17 mars 2016

Des logements pour attirer les enseignants dans les lycées en Île-de-France

Salle de classe lycée Rambouillet
Crédit photo : Conseil régional Ile-de-France

Pour attirer les enseignants dans les lycées en Île-de-France qui rencontrent le plus de difficultés à recruter, la Région veut faciliter l’accès à son parc de logement social pour les enseignants qui s’engageraient à rester en poste cinq ans.

« En étant confrontés à des classes sans professeurs lors de leur rentrée, puis à des enseignants contractuels affectés tardivement ou à une succession de remplaçants et de contractuels, les élèves dionysiens ont été placés dans une situation défavorable aboutissant à une rupture du principe à valeur constitutionnelle d'égalité des usagers devant le service public. » Ces mots sont ceux du Défenseur des droits, saisi par les élus de Seine-Saint-Denis en 2015. Ils rappellent à quel point certains territoires souffrent d’un manque d’enseignants. Une situation qui va de la maternelle au lycée. 

Les académies de Versailles et de Créteil en première ligne

En France, pas moins de quinze académies (sur les vingt-six qui composent la France métropolitaine) sont confrontées à ce déficit d’enseignants.

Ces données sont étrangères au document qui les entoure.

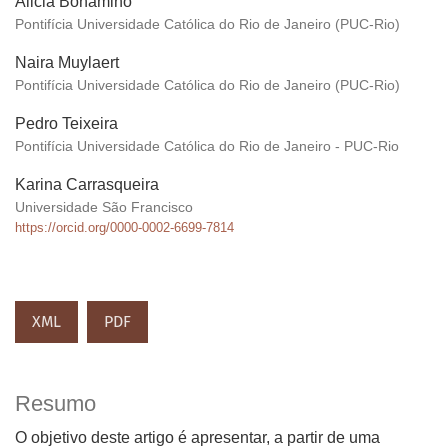
Alicia Bonamino
Pontifícia Universidade Católica do Rio de Janeiro (PUC-Rio)
Naira Muylaert
Pontifícia Universidade Católica do Rio de Janeiro (PUC-Rio)
Pedro Teixeira
Pontifícia Universidade Católica do Rio de Janeiro - PUC-Rio
Karina Carrasqueira
Universidade São Francisco
https://orcid.org/0000-0002-6699-7814
XML
PDF
Resumo
O objetivo deste artigo é apresentar, a partir de uma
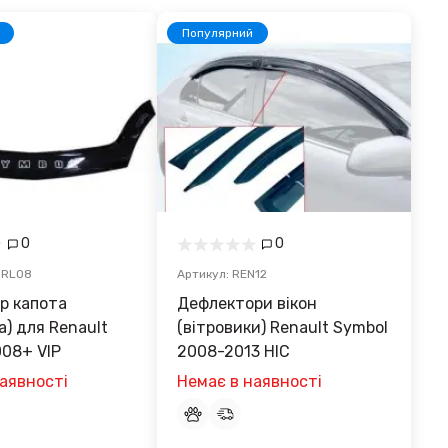
Популярний
0
0
-RL08
Артикул: REN12
р капота
Дефлектори вікон
а) для Renault
(вітровики) Renault Symbol
008+ VIP
2008-2013 HIC
аявності
Немає в наявності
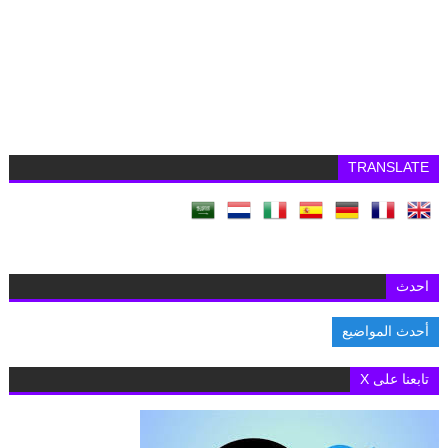
TRANSLATE
احدث
أحدث المواضيع
تابعنا على X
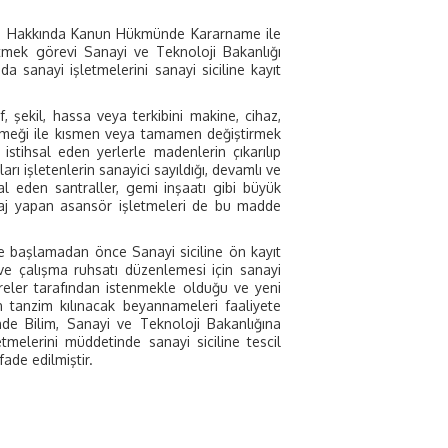
vleri Hakkında Kanun Hükmünde Kararname ile
üretmek görevi Sanayi ve Teknoloji Bakanlığı
a sanayi işletmelerini sanayi siciline kayıt
 şekil, hassa veya terkibini makine, cihaz,
l emeği ile kısmen veya tamamen değiştirmek
stihsal eden yerlerle madenlerin çıkarılıp
ları işletenlerin sanayici sayıldığı, devamlı ve
al eden santraller, gemi inşaatı gibi büyük
ontaj yapan asansör işletmeleri de bu madde
ne başlamadan önce Sanayi siciline ön kayıt
 ve çalışma ruhsatı düzenlemesi için sanayi
areler tarafından istenmekle olduğu ve yeni
an tanzim kılınacak beyannameleri faaliyete
inde Bilim, Sanayi ve Teknoloji Bakanlığına
melerini müddetinde sanayi siciline tescil
ade edilmiştir.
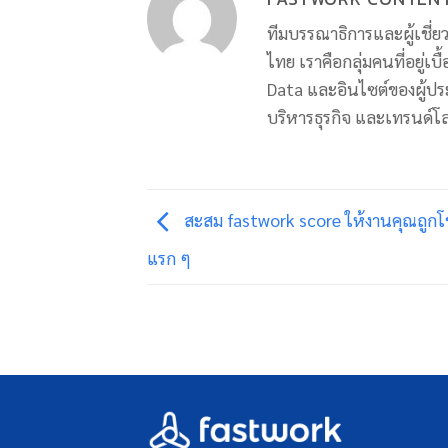
ทีมบรรณาธิการและผู้เชี
ไทย เราคือกลุ่มคนที่อยู่เบ
Data และอินไซต์ของผู้ปร
บริหารธุรกิจ และเทรนด์โ
สะสม fastwork score ให้งานคุณถูกโ
แรก ๆ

Mais c’est en Île-de-France, dans les académies de Versailles et de Créteil, que la situation est la plus critique. Dans ces deux cas, quand cinq enseignants formulent des demandes de mutation vers d’autres territoires, on enregistre deux candidatures sur les postes libérés.

Du côté de l’État, qui est chargé du recrutement des enseignants, des réponses ont vu le jour, avec le recours à des contractuels. Une solution qui génère d’autres problèmes : ces contractuels sont moins expérimentés, alors qu’ils arrivent dans des classes où les difficultés scolaires sont importantes. Confrontés à cette réalité, ils quittent rapidement leur poste. Un turn-over qui alimente à son tour la spirale de l’échec et des inégalités territoriales.


Un dispositif gagnant-gagnant pour les lycées en Île-de-France

L’exécutif régional souhaite donc trouver des solutions concrètes pour donner aux enseignants l’envie de rester dans ces académies en pénurie, en favorisant une approche à la fois pragmatique et volontariste. En tant que financeur de l’habitat social en Île-de-France, la Région dispose d’un contingent de logements sociaux. Elle propose donc de mobiliser ce parc pour permettre de loger les enseignants nouvellement nommés dans les départements les plus touchés par ce déficit. Mais la Région veut mettre en place un dispositif gagnant-gagnant. Elle demande ainsi à l’État que les professeurs qui bénéficieront de ces logements s’engagent à rester dans leur lycée pendant au moins cinq ans. L’idée, portée par Valérie Pécresse avant même son arrivée à la tête du Conseil régional, a été rappelée avec force le 4 février dernier, à l’occasion de la réunion des proviseurs des lycées en Île-de-France. Avec le vote de ce nouveau dispositif, la mesure pourra entrer en vigueur dès que l’État aura signé la convention fixant les contreparties à cet effort très concret de la Région.